Plus largement – ou disons, au-delà des individus – l’enjeu est aussi relatif au problème des sujets brûlants. De tels sujets devraient être pris au sérieux, exclure les réponses non réfléchies et empêcher les formules faciles. Sur ce motif, l’auteure revient sur de nombreuses polémiques récentes concernant tantôt les mots, tantôts des faits et des personnes. Tel est le cas de la question de l’« islamophobie » : que désigne le terme précisément ? faut-il confondre les mots et les choses en ce domaine ? La polémique n’est pas terminée, mais Maeso étudie le fonctionnement des discours autour d’elle : essentialisation par les uns, exploitation stratégique de l’étymologie pour les autres. Une partie de l’ouvrage tourne autour de ces points, à juste titre, en citant des discours très précis et les personnes qui les tiennent ; des discours qui procèdent d’accusations en fin de compte dommageables pour ceux qu’elles prétendent défendre.

Parmi ces problèmes soulevés, on compte encore celui du « racisme anti-blanc ». Mais ce syntagme ne signifie pas la même chose dans la bouche des uns et des autres. Malentendu ou mésentente ? Les pages consacrées à ce problème éclairent la perspective de l’auteure. Les lecteurs s’y confronteront.

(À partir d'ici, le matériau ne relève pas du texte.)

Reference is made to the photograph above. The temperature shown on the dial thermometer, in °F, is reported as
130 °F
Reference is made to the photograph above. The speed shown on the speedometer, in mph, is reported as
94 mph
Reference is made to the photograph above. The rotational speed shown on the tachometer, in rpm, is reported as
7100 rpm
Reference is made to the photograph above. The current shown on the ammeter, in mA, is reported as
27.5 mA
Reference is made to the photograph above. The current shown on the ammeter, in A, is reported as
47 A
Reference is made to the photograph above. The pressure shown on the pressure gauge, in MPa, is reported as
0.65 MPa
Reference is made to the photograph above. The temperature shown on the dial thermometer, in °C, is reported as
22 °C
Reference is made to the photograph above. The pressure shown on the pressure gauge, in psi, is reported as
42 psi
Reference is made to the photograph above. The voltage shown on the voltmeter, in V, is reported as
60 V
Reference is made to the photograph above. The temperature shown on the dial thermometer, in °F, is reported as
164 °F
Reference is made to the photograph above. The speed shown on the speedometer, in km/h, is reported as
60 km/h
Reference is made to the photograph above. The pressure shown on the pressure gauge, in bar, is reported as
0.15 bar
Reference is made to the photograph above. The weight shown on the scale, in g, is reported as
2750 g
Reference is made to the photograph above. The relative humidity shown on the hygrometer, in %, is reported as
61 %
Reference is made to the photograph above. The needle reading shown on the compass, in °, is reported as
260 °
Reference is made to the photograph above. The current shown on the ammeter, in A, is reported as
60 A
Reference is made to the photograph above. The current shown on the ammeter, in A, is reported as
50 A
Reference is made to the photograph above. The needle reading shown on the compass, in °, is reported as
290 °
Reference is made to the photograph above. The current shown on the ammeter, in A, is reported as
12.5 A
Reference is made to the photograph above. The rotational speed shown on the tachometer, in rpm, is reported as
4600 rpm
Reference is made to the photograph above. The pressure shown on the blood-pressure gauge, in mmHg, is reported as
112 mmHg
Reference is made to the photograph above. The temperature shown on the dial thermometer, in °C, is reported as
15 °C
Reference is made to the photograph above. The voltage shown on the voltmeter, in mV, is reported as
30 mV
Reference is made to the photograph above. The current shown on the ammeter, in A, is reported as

Mais ce que Maeso remarque avec pertinence, c’est que, dans le cadre de Twitter, nul ne cherche à construire la question posée. Elle est donnée d’emblée dans des catégories fermées et ne peut faire l’objet que d’une alternative rigide. De ce fait, on est toujours le traitre d’un autre, dans ce jeu où chacun avance masqué et où les mots cherchent à avoir un impact direct sur les esprits.

Comment ne pas observer dans ces pages comment la logique consistant à diaboliser l’adversaire et à voir en lui une menace plutôt qu’un interlocuteur s’est confortablement installée chez nous, avec notre bénédiction ? La liste des points d’enquête effectués par l’auteure montre comment se constituent de soi-disant « délits d’opinion », aboutissant à l’intimidation pour faire taire l’adversaire. Dans cette liste, on remarquera la présence de propos portant sur le livre de Houria Bouteldja (Les Blancs, les Juifs et nous, 2017). Maeso refuse de polémiquer avec cette auteure. Elle prend la plume durant tout un chapitre pour démonter les critiques de Bouteldja en faisant émerger les profonds désaccords qui sont les siens. Mais si cet exercice critique termine l’ouvrage, c’est aussi pour nous faire constater que l’argumentation requiert du temps et de la place, en quoi 280 signes ne permettent pas grand-chose.

Moyennant quoi, il manque sans doute une conclusion à ce développement que tous devraient au moins parcourir. Cette conclusion manquante est celle qui permettrait d’indiquer ou de suggérer comment sortir de cette situation, par la régulation, la suppression du média ou par l’éducation des utilisateurs.